→ GOAL OF THE EXERCISE
Return the records exactly, please. Every line should match.

→ DATA FOR THIS TASK
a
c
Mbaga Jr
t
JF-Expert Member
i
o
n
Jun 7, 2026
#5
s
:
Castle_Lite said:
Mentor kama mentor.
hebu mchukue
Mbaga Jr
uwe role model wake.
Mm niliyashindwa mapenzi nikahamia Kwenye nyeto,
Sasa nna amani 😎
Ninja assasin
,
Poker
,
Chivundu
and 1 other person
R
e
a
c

→ RESULT FOR THIS EXERCISE
a
c
Mbaga Jr
t
JF-Expert Member
i
o
n
Jun 7, 2026
#5
s
:
Castle_Lite said:
Mentor kama mentor.
hebu mchukue
Mbaga Jr
uwe role model wake.
Mm niliyashindwa mapenzi nikahamia Kwenye nyeto,
Sasa nna amani 😎
Ninja assasin
,
Poker
,
Chivundu
and 1 other person
R
e
a
c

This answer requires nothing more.